WHAT IS NEEDED = Could you copy the article on drug toxicity testing, starting with "The disastrous trial" and going on through "in the drug.", and swap each "trial" for "study"?

EXERCISE TEXT =

The disastrous trial in the UK in March clearly illustrated one thing: the tests we rely on to predict how a drug will behave in people are outdated. Scientists in Europe are developing new tests to help get a better picture.

In the UK trial, six men suffered severe immune reactions to an experimental leukemia drug. Tests in animals revealed nothing extraordinary, and the investigators ruled out any possibility of contamination in the drug.

There are many unresolved questions about that trial (Nature 440, 856; 2006), but the human body's response to the drug, based on a monoclonal antibody, proved particularly unpredictable.

Up to 30% of experimental drugs fail in clinical trials. Because of differences in immune makeup, animal models are likely to be even poorer at predicting the toxicity of protein-based therapies.

We can't use toxicology that is 60 years old. Thomas Hartung, European Centre for the Validation of Alternative Methods

“These types of drugs make up more than 50% of new drug applications,” notes Thomas Hartung, head of the European Centre for the Validation of Alternative Methods (EVCAM). “We can't use toxicology that is 60 years old.”

In March, EVCAM approved six new toxicology screens based on cultures of human cells. Five of the tests detect pyrogenic contaminants in drugs—for instance, bacteria that can infiltrate injectable or intravenous drugs during manufacture and cause lethal immune reactions. The tests rely on cultured human white blood cells, and might replace two expensive current methods—the Limulus assay and testing on rabbits.

The new techniques improve on both methods. The Limulus assay picks up only a subset of bacteria, but these methods detect most bacteria, viruses and fungi.

Drugs not suitable for the Limulus test, such as monoclonal antibodies and other biological compounds, are typically tested in rabbits. But the tests only provide a simple yes or no for contamination and cannot quantify the amount of toxin. Because of species differences, the immune reaction in a rabbit may also not match the response in humans.

The sixth new test uses cultures of human cord blood and mouse embryonic stem cells to detect low levels of white blood cells—a common side effect of cancer drugs. The test will speed up phase 1 clinical trials of cancer drugs, explains Hartung. Because there is no assay to assess the right initial dose of experimental cancer drugs, scientists now start with a low dose in animals and incrementally increase it till they get an adverse response. Another 9 in vitro tests are in the final stages of peer review and 25 more are in the pipeline.

The tests might improve on existing technology, but their use is also limited.

“Cells are not as metabolically active in culture as they are in vivo,” says Samuel Cohen, chair of microbiology at the University of Nebraska. Cells also don't provide a picture of general metabolism. Animal models are more accurate when the liver can detoxify a drug and alter its potency, for example.

Still, a systematic comparison of existing methods is necessary, says Hartung. “We're asking whether a method is actually doing its job and, if not, coming up with alternatives.”

The European Commission in 1991 established ECVAM in response to protests against the misuse of animals in research. Its mission has since evolved to improving toxicology methods. By law, once the agency validates a new technique, scientists within the European Union are required to use it.

INFORMATION SUPPLIED =

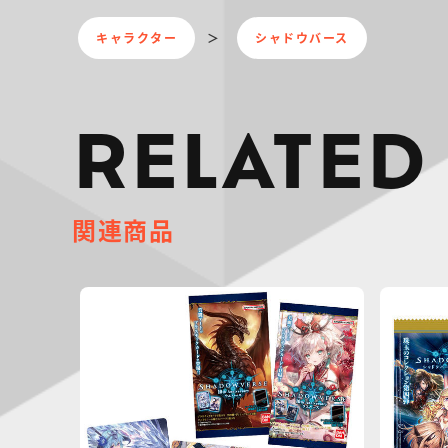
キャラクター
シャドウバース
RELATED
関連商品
---
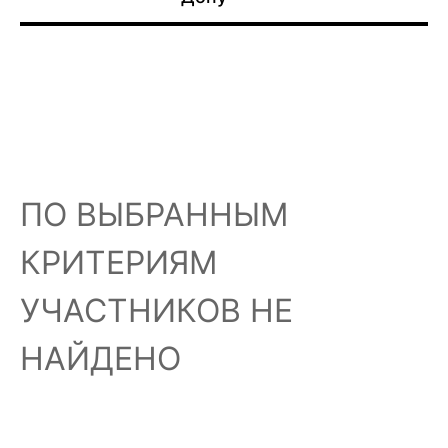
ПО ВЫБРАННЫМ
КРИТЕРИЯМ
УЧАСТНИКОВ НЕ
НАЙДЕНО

SOLUTION TO THIS EXERCISE =
The disastrous study in the UK in March clearly illustrated one thing: the tests we rely on to predict how a drug will behave in people are outdated. Scientists in Europe are developing new tests to help get a better picture.

In the UK study, six men suffered severe immune reactions to an experimental leukemia drug. Tests in animals revealed nothing extraordinary, and the investigators ruled out any possibility of contamination in the drug.